• [INSTRUCTION] Write back, word for word, the lines from the one containing "территории, бюджету г." to the end of the listing below. Include nothing else, and no pictures.

Start of Block

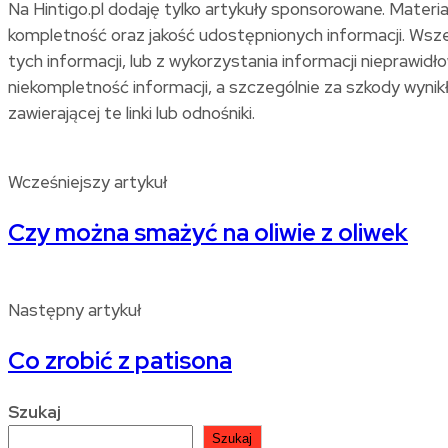
Na Hintigo.pl dodaję tylko artykuły sponsorowane. Materi
kompletność oraz jakość udostępnionych informacji. Wszel
tych informacji, lub z wykorzystania informacji niepraw
niekompletność informacji, a szczególnie za szkody wynikłe 
zawierającej te linki lub odnośniki.
Wcześniejszy artykuł
Czy można smażyć na oliwie z oliwek
Następny artykuł
Co zrobić z patisona
Szukaj
Szukaj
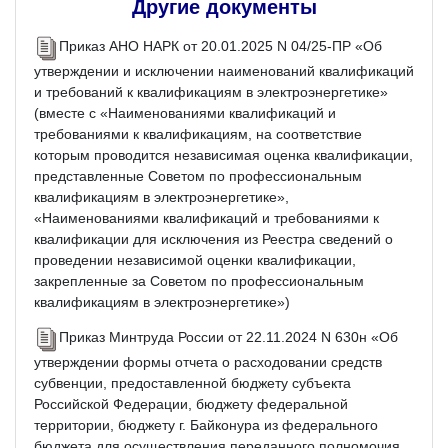
Другие документы
Приказ АНО НАРК от 20.01.2025 N 04/25-ПР «Об
утверждении и исключении наименований квалификаций
и требований к квалификациям в электроэнергетике»
(вместе с «Наименованиями квалификаций и
требованиями к квалификациям, на соответствие
которым проводится независимая оценка квалификации,
представленные Советом по профессиональным
квалификациям в электроэнергетике»,
«Наименованиями квалификаций и требованиями к
квалификации для исключения из Реестра сведений о
проведении независимой оценки квалификации,
закрепленные за Советом по профессиональным
квалификациям в электроэнергетике»)
Приказ Минтруда России от 22.11.2024 N 630н «Об
утверждении формы отчета о расходовании средств
субвенции, предоставленной бюджету субъекта
Российской Федерации, бюджету федеральной
территории, бюджету г. Байконура из федерального
бюджета для осуществления переданного полномочия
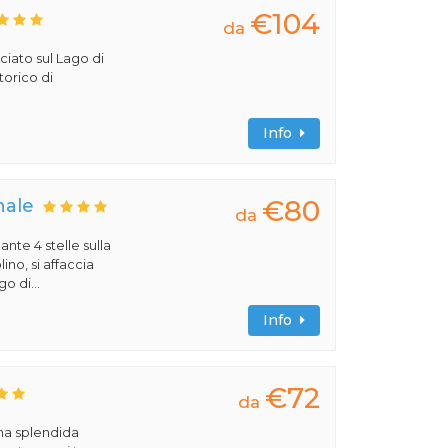
€104
da
ciato sul Lago di
torico di
Info
€80
nale
da
ante 4 stelle sulla
no, si affaccia
o di...
Info
€72
da
una splendida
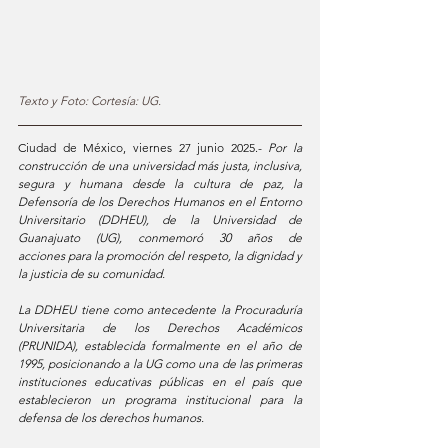
Texto y Foto: Cortesía: UG.
Ciudad de México, viernes 27 junio 2025.- 
Por la 
construcción de una universidad más justa, inclusiva, 
segura y humana desde la cultura de paz, la 
Defensoría de los Derechos Humanos en el Entorno 
Universitario (DDHEU), de la Universidad de 
Guanajuato (UG), conmemoró 30 años de 
acciones para la promoción del respeto, la dignidad y 
la justicia de su comunidad. 
La DDHEU tiene como antecedente la Procuraduría 
Universitaria de los Derechos Académicos 
(PRUNIDA), establecida formalmente en el año de 
1995, posicionando a la UG como una de las primeras 
instituciones educativas públicas en el país que 
establecieron un programa institucional para la 
defensa de los derechos humanos. 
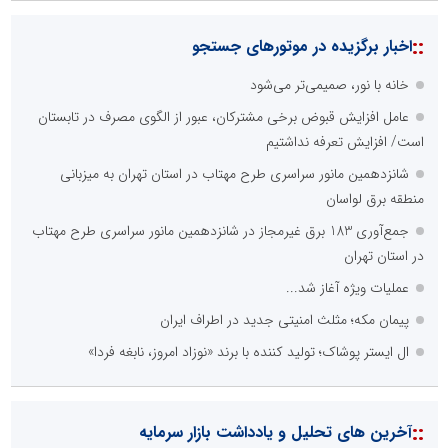
::
اخبار برگزیده در موتورهای جستجو
خانه با نور، صمیمی‌تر می‌شود
عامل افزایش قبوض برخی مشترکان، عبور از الگوی مصرف در تابستان
است/ افزایش تعرفه نداشتیم
شانزدهمین مانور سراسری طرح مهتاب در استان تهران به میزبانی
منطقه برق لواسان
جمع‌آوری 183 برق غیرمجاز در شانزدهمین مانور سراسری طرح مهتاب
در استان تهران
عملیات ویژه آغاز شد...
پیمان مکه؛ مثلث امنیتی جدید در اطراف ایران
ال ایستر پوشاک؛ تولید کننده با برند «نوزاد امروز، نابغه فردا»
::
آخرین های تحلیل و یادداشت بازار سرمایه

End of Block

• [WRITTEN REPLY]
территории, бюджету г. Байконура из федерального
бюджета для осуществления переданного полномочия
€104
da
ciato sul Lago di
torico di
Info
€80
nale
da
ante 4 stelle sulla
no, si affaccia
o di...
Info
€72
da
una splendida
Texto y Foto: Cortesía: UG.
Ciudad de México, viernes 27 junio 2025.- 
Por la 
construcción de una universidad más justa, inclusiva, 
segura y humana desde la cultura de paz, la 
Defensoría de los Derechos Humanos en el Entorno 
Universitario (DDHEU), de la Universidad de 
Guanajuato (UG), conmemoró 30 años de 
acciones para la promoción del respeto, la dignidad y 
la justicia de su comunidad. 
La DDHEU tiene como antecedente la Procuraduría 
Universitaria de los Derechos Académicos 
(PRUNIDA), establecida formalmente en el año de 
1995, posicionando a la UG como una de las primeras 
instituciones educativas públicas en el país que 
establecieron un programa institucional para la 
defensa de los derechos humanos. 
::
اخبار برگزیده در موتورهای جستجو
خانه با نور، صمیمی‌تر می‌شود
عامل افزایش قبوض برخی مشترکان، عبور از الگوی مصرف در تابستان
است/ افزایش تعرفه نداشتیم
شانزدهمین مانور سراسری طرح مهتاب در استان تهران به میزبانی
منطقه برق لواسان
جمع‌آوری 183 برق غیرمجاز در شانزدهمین مانور سراسری طرح مهتاب
در استان تهران
عملیات ویژه آغاز شد...
پیمان مکه؛ مثلث امنیتی جدید در اطراف ایران
ال ایستر پوشاک؛ تولید کننده با برند «نوزاد امروز، نابغه فردا»
::
آخرین های تحلیل و یادداشت بازار سرمایه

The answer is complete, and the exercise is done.